Contenu commandité 11 avril 2024

L’agriculture devient une profession

Les cours à domicile de l’UCC dans La Terre de chez nous

En fondant La Terre de chez nous en 1929, l’UCC lui donne non seulement le mandat d’informer les agriculteurs, mais aussi celui de les former. 

C’est ainsi que durant 40 ans, entre 1929 et 1969, l’hebdomadaire publiera différents contenus pédagogiques qui débouchaient par l’obtention d’un diplôme pour les abonnés et les membres de leur famille qui voulaient bien y participer. Durant cette période, 43 formations ont été dispensées à l’intérieur des pages du journal. Les connaissances des lecteurs étaient évaluées deux fois par année par le passage d’un examen qui se déroulait dans les écoles de rang ou au presbytère du village. De plus, avec l’aide d’aumôniers, plusieurs cercles d’études avaient été mis sur pied pour approfondir les connaissances et susciter des discussions entre agriculteurs. 

Durant les dix premières années du programme, la matière a été préparée par des professeurs de l’Institut agricole d’Oka (1929 à 1931) et de l’École supérieure d’agriculture de La Pocatière (1931 à 1939). L’UCC a ensuite pris le relais pour les trente autres années. 

Au début des années 1950, alors que La Terre de chez nous rejoignait quelque 80 000 lecteurs, les cours à domicile avaient formé près de 35 000 personnes et décerné plus de 60 000 diplômes depuis le premier cours, en 1929, intitulé Élevage systématique du bétail laitier.

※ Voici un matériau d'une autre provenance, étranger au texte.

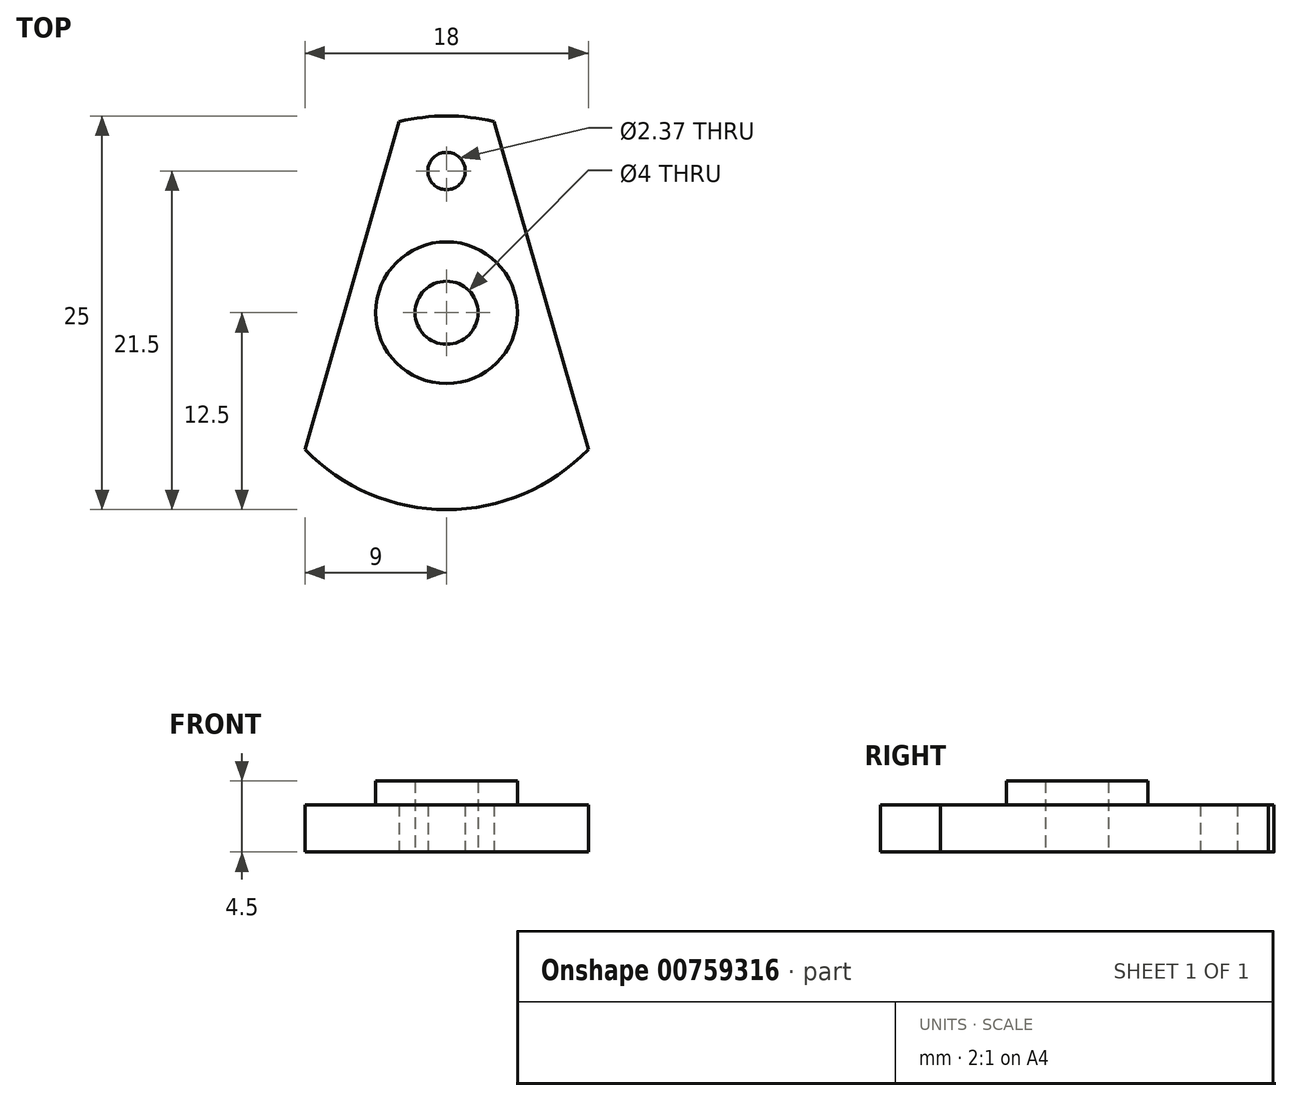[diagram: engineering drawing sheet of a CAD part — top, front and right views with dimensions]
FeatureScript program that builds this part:
annotation { "Feature Type Name" : "Feature", "Feature Type Description" : "" }
export const myFeature = defineFeature(function(context is Context, id is Id, definition is map)
    precondition{}
    {
        {
            var Q0;
            Q0=qCreatedBy(makeId("Top.planeOp"),FACE);
            var sketch = newSketch(context, id + "F0", { "sketchPlane" : qUnion([Q0])});
            skArc(sketch, "E0", {"start": v(-9, -8.67) * mm, "mid": v(0, -12.5) * mm, "end": v(9, -8.67) * mm});
            skPoint(sketch, "E1.end.orphan", {"position": v(0, 15.5) * mm});
            skPoint(sketch, "E2.start.orphan", {"position": v(-16.21, 0) * mm});
            skLineSegment(sketch, "E3", {"start": v(3, 12.13) * mm, "end": v(9, -8.67) * mm});
            skLineSegment(sketch, "E4.MirrorCS", {"start": v(-3, 12.13) * mm, "end": v(-9, -8.67) * mm});
            skArc(sketch, "E5.trimOffspring", {"start": v(3, 12.13) * mm, "mid": v(0, 12.5) * mm, "end": v(-3, 12.13) * mm});
            skCircle(sketch, "E6", {"center": v(0, 9) * mm, "radius": 1.19 * mm});
            skCircle(sketch, "E7", {"center": v(0, 0) * mm, "radius": 4.5 * mm});
            skCircle(sketch, "E8", {"center": v(0, 0) * mm, "radius": 2 * mm});
            skSolve(sketch);
        }
        {
            var Q0;
            Q0=makeQuery(id+"F0.imprint","IMPRINT",FACE,{"disambiguationData":[TD([[makeQuery(id+"F0.imprint","IMPRINT",EDGE,{"derivedFrom":sQuery(id+"F0.wireOp",EDGE,"E0")}),1.0]])]});
            extrude(context, id + "F1", {"entities" : qUnion([Q0]), "depth" : 3 * mm, "offsetDistance" : 25 * mm});
        }
        {
            var Q0;
            Q0=makeQuery(id+"F0.imprint","IMPRINT",FACE,{"disambiguationData":[TD([[makeQuery(id+"F0.imprint","IMPRINT",EDGE,{"derivedFrom":sQuery(id+"F0.wireOp",EDGE,"E7")}),1.0]])]});
            extrude(context, id + "F2", {"entities" : qUnion([Q0]), "operationType" : NewBodyOperationType.ADD, "depth" : 4.5 * mm, "offsetDistance" : 25 * mm});
        }
    });
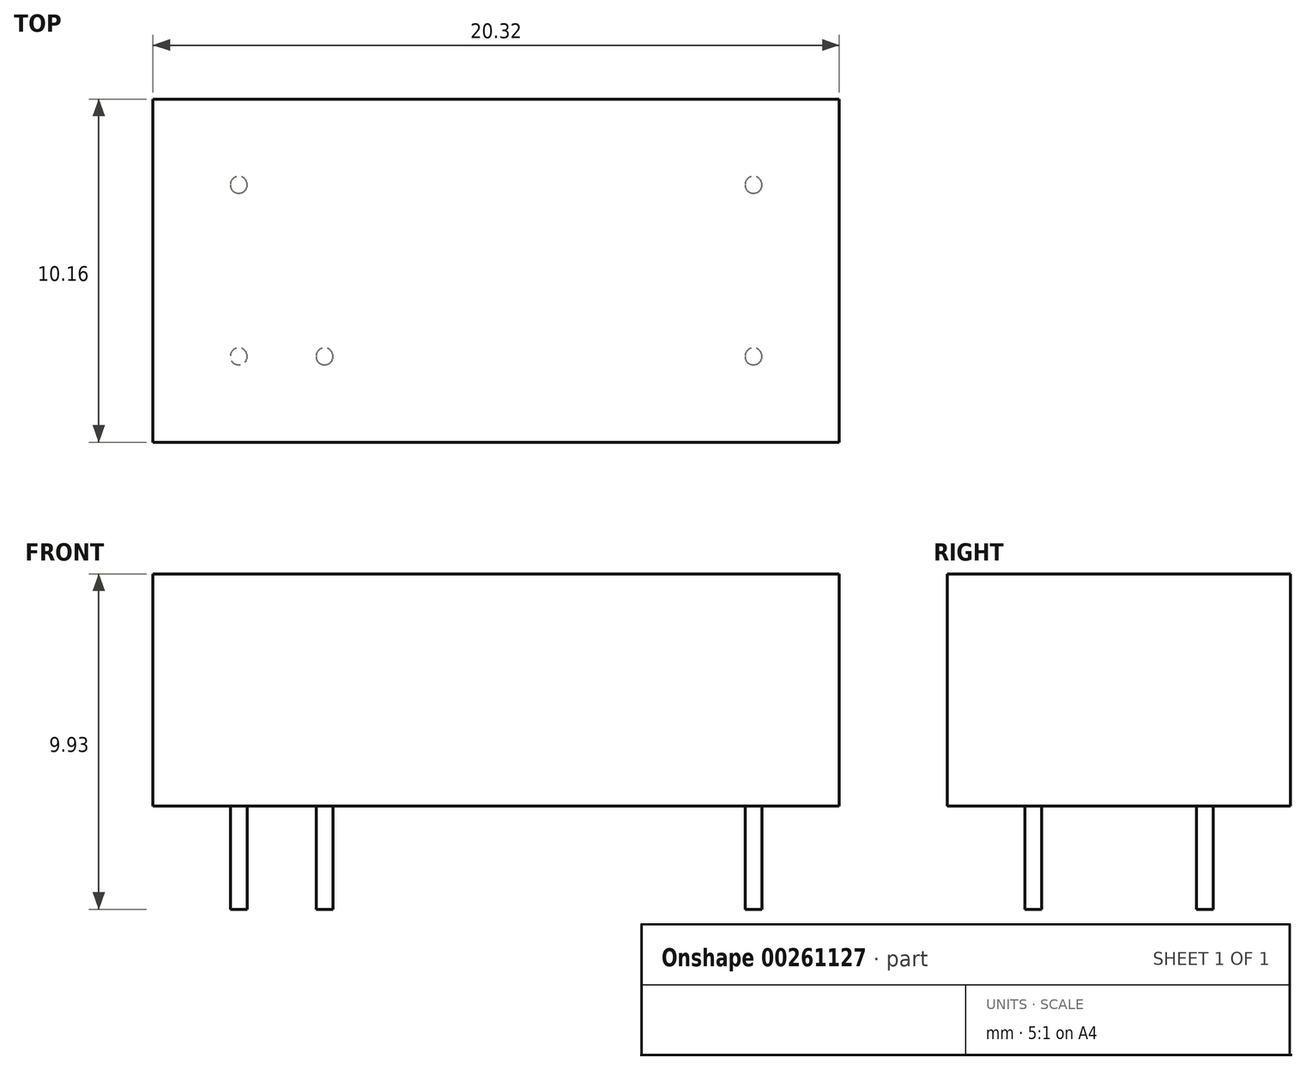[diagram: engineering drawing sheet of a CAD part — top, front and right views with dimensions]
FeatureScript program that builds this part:
annotation { "Feature Type Name" : "Feature", "Feature Type Description" : "" }
export const myFeature = defineFeature(function(context is Context, id is Id, definition is map)
    precondition{}
    {
        {
            var Q0;
            Q0=qCreatedBy(makeId("Top.planeOp"),FACE);
            var sketch = newSketch(context, id + "F0", { "sketchPlane" : qUnion([Q0])});
            skLineSegment(sketch, "E0.bottom", {"start": v(10.16, 5.08) * mm, "end": v(-10.16, 5.08) * mm});
            skLineSegment(sketch, "E0.top", {"start": v(10.16, -5.08) * mm, "end": v(-10.16, -5.08) * mm});
            skLineSegment(sketch, "E0.left", {"start": v(10.16, 5.08) * mm, "end": v(10.16, -5.08) * mm});
            skLineSegment(sketch, "E0.right", {"start": v(-10.16, 5.08) * mm, "end": v(-10.16, -5.08) * mm});
            skPoint(sketch, "E0.middle", {"position": v(0, 0) * mm});
            skSolve(sketch);
        }
        {
            var Q0;
            Q0 = qSketchRegion(id + "F0", true);
            extrude(context, id + "F1", {"entities" : qUnion([Q0]), "depth" : 6.88 * mm});
        }
        {
            var Q0;
            Q0=makeQuery(id+"F1.opExtrude","CAP_FACE",FACE,{"disambiguationData":[OSD([sQuery(id+"F0.wireOp",EDGE,"E0.bottom"),sQuery(id+"F0.wireOp",EDGE,"E0.top"),sQuery(id+"F0.wireOp",EDGE,"E0.left"),sQuery(id+"F0.wireOp",EDGE,"E0.right")])],"isStart":true});
            var sketch = newSketch(context, id + "F2", { "sketchPlane" : qUnion([Q0])});
            skCircle(sketch, "E1", {"center": v(-7.62, 2.54) * mm, "radius": 0.25 * mm});
            skCircle(sketch, "E2", {"center": v(-5.08, 2.54) * mm, "radius": 0.25 * mm});
            skCircle(sketch, "E3", {"center": v(-7.62, -2.54) * mm, "radius": 0.25 * mm});
            skCircle(sketch, "E4", {"center": v(7.62, 2.54) * mm, "radius": 0.25 * mm});
            skCircle(sketch, "E5", {"center": v(7.62, -2.54) * mm, "radius": 0.25 * mm});
            skLineSegment(sketch, "E6", {"start": v(7.62, 2.54) * mm, "end": v(7.62, -2.54) * mm});
            skLineSegment(sketch, "E7", {"start": v(-7.62, 2.54) * mm, "end": v(-7.62, -2.54) * mm});
            skSolve(sketch);
        }
        {
            var Q0;
            Q0 = qSketchRegion(id + "F2", true);
            extrude(context, id + "F3", {"entities" : qUnion([Q0]), "operationType" : NewBodyOperationType.ADD, "depth" : 3.05 * mm});
        }
    });
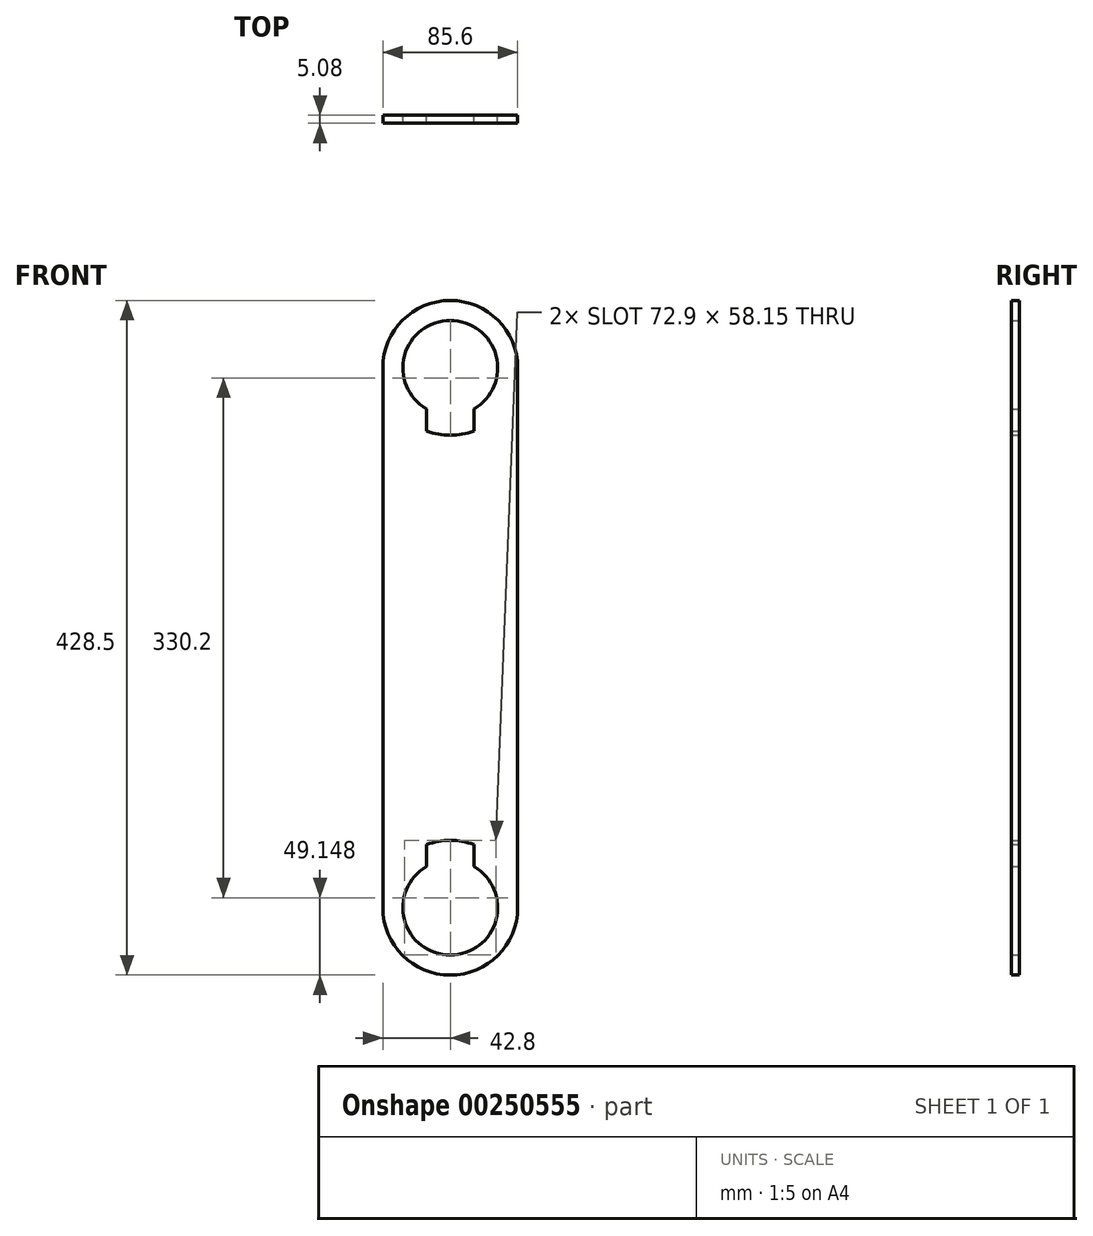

Le rôle précurseur des agronomes

Le métier d’agriculteur a longtemps été une affaire de famille où les jeunes garçons apprenaient les rudiments de la profession en accompagnant leur père sur le terrain. 

Ce n’est qu’en 1901 que le gouvernement du Québec crée en bonne et due forme un ministère dédié à l’agriculture. Jusque-là, le secteur agricole avait été confié à un Commissaire de l’Agriculture et des Travaux publics, puis à un Commissaire de l’Agriculture et de la Colonisation. 

Alors que l’agriculture vivrière laisse tranquillement sa place à une forme plus commerciale au début du XXe siècle, le jeune ministère de l’Agriculture embauche des agronomes qu’il envoie en mission pour diffuser les grands principes agronomiques auprès des agriculteurs du Québec. Ces premiers échanges ne se font pas sans difficulté alors que les cultivateurs opposent une certaine résistance aux approches nouvelles proposées par les jeunes universitaires sortis des écoles de La Pocatière ou d’Oka.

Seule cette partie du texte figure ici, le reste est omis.